**Material supplied:**

+-------+

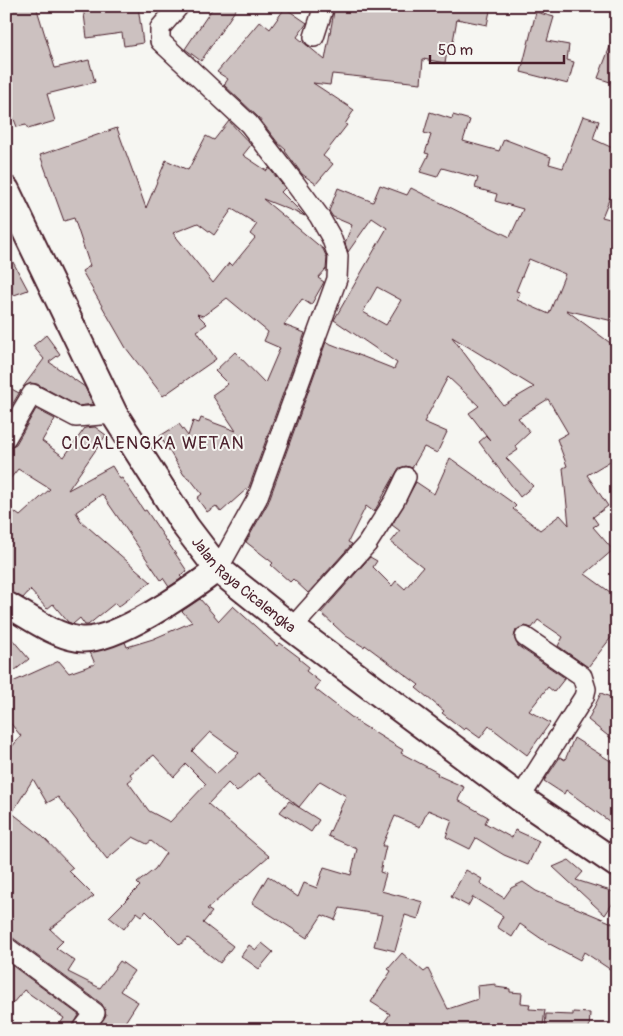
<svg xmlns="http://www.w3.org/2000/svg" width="623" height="1036" font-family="Pangolin,sans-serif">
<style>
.building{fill:#ccc1c0;stroke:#4a1f2b;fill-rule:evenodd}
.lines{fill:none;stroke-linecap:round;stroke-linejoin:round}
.minor-casing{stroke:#4a1f2b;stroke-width:22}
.tertiary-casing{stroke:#4a1f2b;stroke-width:28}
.secondary-casing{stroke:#4a1f2b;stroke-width:30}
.minor{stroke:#f6f6f2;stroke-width:19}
.tertiary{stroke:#f6f6f2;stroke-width:24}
.secondary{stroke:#f6f6f2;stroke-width:26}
.labels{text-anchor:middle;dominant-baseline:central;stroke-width:4;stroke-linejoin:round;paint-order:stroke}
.street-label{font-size:15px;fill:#4a1f2b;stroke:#f6f6f2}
.quarter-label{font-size:18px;letter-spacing:1px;fill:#4a1f2b;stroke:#f6f6f2}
</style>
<rect width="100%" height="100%" fill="#f6f6f2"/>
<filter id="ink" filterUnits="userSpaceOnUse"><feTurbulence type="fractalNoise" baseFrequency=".02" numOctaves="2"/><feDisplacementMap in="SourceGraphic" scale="10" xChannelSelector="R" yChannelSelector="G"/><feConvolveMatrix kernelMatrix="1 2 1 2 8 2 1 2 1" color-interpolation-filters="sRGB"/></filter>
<g filter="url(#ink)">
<path class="building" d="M 6,6 L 36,6 L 55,68 L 89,60 L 95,82 L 47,94 L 55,121 L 28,129 L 26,125 L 17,127 L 6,99 Z
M 83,6 L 138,6 L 143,43 L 124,46 L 122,33 L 87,38 Z
M 214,6 L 238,6 L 201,61 L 185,49 Z
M 335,6 L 491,6 L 487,25 L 457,19 L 452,47 L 448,47 L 445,63 L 423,59 L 421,83 L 332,74 L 330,85 L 313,83 L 354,110 L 345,124 L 347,125 L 323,156 L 333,164 L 316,184 L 302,174 L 285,151 L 286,150 L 278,143 L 258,117 L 224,85 L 228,79 L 217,72 L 260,21 L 270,29 L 285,8 L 307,23 L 297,37 L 325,60 Z
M 536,12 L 554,17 L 547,41 L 569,45 L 567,60 L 574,62 L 568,84 L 521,72 Z
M 616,31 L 617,72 L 613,83 L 598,78 Z
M 430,112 L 452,119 L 453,115 L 470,120 L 463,141 L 499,151 L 504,139 L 551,157 L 549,164 L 563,168 L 583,116 L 599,121 L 593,139 L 617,150 L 617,180 L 602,217 L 617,221 L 617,322 L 566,310 L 617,348 L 617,457 L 587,475 L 608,506 L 593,517 L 598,524 L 593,527 L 613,550 L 585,574 L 617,597 L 617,630 L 588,667 L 558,646 L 563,637 L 538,620 L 532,628 L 525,626 L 516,630 L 514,637 L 518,646 L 565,678 L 554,692 L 548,687 L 529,711 L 550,723 L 527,755 L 489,726 L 480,738 L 466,728 L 464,730 L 442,713 L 444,711 L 416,688 L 419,685 L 365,645 L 364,647 L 346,636 L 321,613 L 370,557 L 377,561 L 373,567 L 392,586 L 396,581 L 405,589 L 423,567 L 391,542 L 400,531 L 392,525 L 416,482 L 434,494 L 450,458 L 513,503 L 516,506 L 513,509 L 540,530 L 560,515 L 569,525 L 563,468 L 567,466 L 557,439 L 568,433 L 548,399 L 518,418 L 530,432 L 515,446 L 518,450 L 506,458 L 533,486 L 520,497 L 479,442 L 486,436 L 490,440 L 469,413 L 479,406 L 448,377 L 424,422 L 447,432 L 437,453 L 424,447 L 412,468 L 406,466 L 399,468 L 374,512 L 366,506 L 348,542 L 352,544 L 308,593 L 293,579 L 290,582 L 271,565 L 273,563 L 246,542 L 268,503 L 326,342 L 394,369 L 397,363 L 334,320 L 387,228 L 372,218 L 348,252 L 345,243 L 352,225 L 333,217 L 329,211 L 338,188 L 373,202 L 380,185 L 407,195 L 411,188 L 510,237 L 523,209 L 495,201 L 497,194 L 475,188 L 478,178 L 442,168 L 437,177 L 420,172 L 429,154 L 425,153 L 431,135 L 424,133 ZM 529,259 L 565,274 L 549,314 L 517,300 L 520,292 L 516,291 ZM 377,287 L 401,300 L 386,325 L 363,312 ZM 452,337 L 534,387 L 503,405 Z
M 229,121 L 251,145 L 243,155 L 267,171 L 269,168 L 285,188 L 281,192 L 305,216 L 263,199 L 323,249 L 327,258 L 326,269 L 318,278 L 324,282 L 311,305 L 302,299 L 284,325 L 305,333 L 249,487 L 221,512 L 216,506 L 207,512 L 197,498 L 202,494 L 191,480 L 184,475 L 160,436 L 179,424 L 188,436 L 193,421 L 199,423 L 201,418 L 236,431 L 212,395 L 228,384 L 215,371 L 235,352 L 265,383 L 280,348 L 264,341 L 268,332 L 227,298 L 203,316 L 197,314 L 207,324 L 197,331 L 216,359 L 163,396 L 126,348 L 82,271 L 90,266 L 74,218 L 64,221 L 40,155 L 117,128 L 146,208 L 166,160 L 188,170 L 206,136 L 214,140 ZM 232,209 L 257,224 L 250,234 L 255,238 L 232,266 L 229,263 L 213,283 L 173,233 L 198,223 L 214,235 Z
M 6,249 L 28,290 L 6,298 Z
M 46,335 L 60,354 L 49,362 L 85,387 L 93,404 L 78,406 L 37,384 L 31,383 L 23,387 L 44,359 L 33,346 Z
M 6,386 L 19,393 L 21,390 L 6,415 Z
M 36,409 L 55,419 L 42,441 L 64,457 L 85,428 L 95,427 L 106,435 L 68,490 L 112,466 L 120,479 L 122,478 L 144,511 L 146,510 L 187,571 L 180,576 L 182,578 L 169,587 L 163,578 L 161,580 L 102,494 L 76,512 L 81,521 L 151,582 L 118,607 L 115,603 L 88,625 L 85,625 L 80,618 L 73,624 L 68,622 L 53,604 L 47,609 L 30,590 L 23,598 L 6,590 L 6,506 L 20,516 L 50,489 L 18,469 L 6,484 L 6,449 L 16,444 Z
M 200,599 L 219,621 L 233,606 L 277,646 L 280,643 L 300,658 L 299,659 L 309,667 L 306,671 L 320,682 L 315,689 L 359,723 L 403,750 L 401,753 L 438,773 L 437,775 L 464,787 L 458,800 L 488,817 L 485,823 L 512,838 L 515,830 L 539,841 L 528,865 L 504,855 L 476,838 L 470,849 L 446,837 L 452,820 L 428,810 L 420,827 L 395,816 L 382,846 L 386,846 L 380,872 L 386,874 L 381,891 L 423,902 L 418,919 L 405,915 L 395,951 L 374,946 L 382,915 L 340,908 L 335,920 L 322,915 L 307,938 L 252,903 L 268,876 L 298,897 L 304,883 L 317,888 L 324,867 L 351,875 L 357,849 L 328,836 L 346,796 L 320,781 L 299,807 L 258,773 L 237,792 L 228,783 L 208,804 L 269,856 L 207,909 L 212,912 L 203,923 L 233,946 L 220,963 L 188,938 L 180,945 L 146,911 L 142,916 L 137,912 L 124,929 L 109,917 L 140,886 L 137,883 L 155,869 L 166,853 L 151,841 L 147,844 L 133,837 L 107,859 L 58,797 L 47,803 L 33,779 L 12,813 L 42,836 L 73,868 L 69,871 L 94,896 L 50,929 L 63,941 L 56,948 L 75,961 L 68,972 L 100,988 L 120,961 L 134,971 L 120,991 L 138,1002 L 120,1030 L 96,1030 L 106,1015 L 102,1004 L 13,938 L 6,936 L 6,754 L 21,736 L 6,718 L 6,685 L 59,661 L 69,673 L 95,664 L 90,652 L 125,642 L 127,647 L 153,639 L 192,622 L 182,611 ZM 210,732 L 239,753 L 216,774 L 192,751 ZM 154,755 L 174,777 L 186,764 L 206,784 L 170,822 L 149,811 L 128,782 L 133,778 L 130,774 Z
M 6,632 L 29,659 L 14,671 L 6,662 Z
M 601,693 L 617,700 L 617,743 L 588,720 Z
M 574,738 L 617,765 L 617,827 L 566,790 L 564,794 L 544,781 L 560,757 L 565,760 Z
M 289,801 L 319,820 L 311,832 L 280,812 Z
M 569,860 L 583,872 L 576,880 L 617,893 L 617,897 L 605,915 L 553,867 Z
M 466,870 L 482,879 L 480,883 L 504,898 L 511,888 L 523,882 L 536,891 L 617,925 L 617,961 L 611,970 L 584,952 L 580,960 L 546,942 L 520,924 L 512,937 L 497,927 L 503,916 L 473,897 L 468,906 L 451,897 Z
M 262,943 L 273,952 L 259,969 L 241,956 L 249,945 L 256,950 Z
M 402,953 L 424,972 L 428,969 L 448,1009 L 478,999 L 477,986 L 496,984 L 496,987 L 510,989 L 510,992 L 522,993 L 521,1003 L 530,1004 L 529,1009 L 545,1010 L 543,1025 L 516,1023 L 516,1030 L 379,1030 L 390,1014 L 371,1002 L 391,971 L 388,969 Z
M 6,961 L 79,1015 L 71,1030 L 56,1030 L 64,1018 L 24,990 L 6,1011 Z
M 573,1012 L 590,1013 L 589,1030 L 545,1030 L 546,1014 L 573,1015 Z"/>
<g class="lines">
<defs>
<path id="minor" d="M 179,6 L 160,28 L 160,41 L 249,124 L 294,182 L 319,216 L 331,237 L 338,256 L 337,279 L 257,499 L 218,569
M 314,37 L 324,6
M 6,438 L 32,394 L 76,417 L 114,414
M 292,628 L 367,544 L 395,500 L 406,477
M 520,798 L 584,697 L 586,689 L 582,676 L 525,637
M 6,947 L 95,1013 L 82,1030"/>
<path id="tertiary" d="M 6,604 C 28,616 53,635 78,639 C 113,645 190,590 218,569"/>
<g id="secondary">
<path id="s1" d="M 6,190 L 114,414 L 186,527 L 218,569 L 292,628 L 520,798 L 617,864"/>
</g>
</defs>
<use href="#minor" class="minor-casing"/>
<use href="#tertiary" class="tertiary-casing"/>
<use href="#secondary" class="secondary-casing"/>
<use href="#minor" class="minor"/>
<use href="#tertiary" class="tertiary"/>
<use href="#secondary" class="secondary"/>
</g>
</g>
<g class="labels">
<g class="street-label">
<text stroke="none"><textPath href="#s1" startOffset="465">Jalan Raya Cicalengka</textPath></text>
</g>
<g class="quarter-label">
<text x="153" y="443">CICALENGKA WETAN</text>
</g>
</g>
<rect width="623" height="1036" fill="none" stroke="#f6f6f2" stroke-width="25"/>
<rect x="12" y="12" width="598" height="1011" fill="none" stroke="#4a1f2b" stroke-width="2" filter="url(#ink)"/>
<path d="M430 55v8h134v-8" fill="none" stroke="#4a1f2b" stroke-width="2.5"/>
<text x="438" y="55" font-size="15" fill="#4a1f2b" stroke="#f6f6f2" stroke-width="4" paint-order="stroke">50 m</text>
</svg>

+-------+

**Work order:** Scan the records for the word "lines" and copy every line where it is found.

**Task solution:**
.lines{fill:none;stroke-linecap:round;stroke-linejoin:round}
<g class="lines">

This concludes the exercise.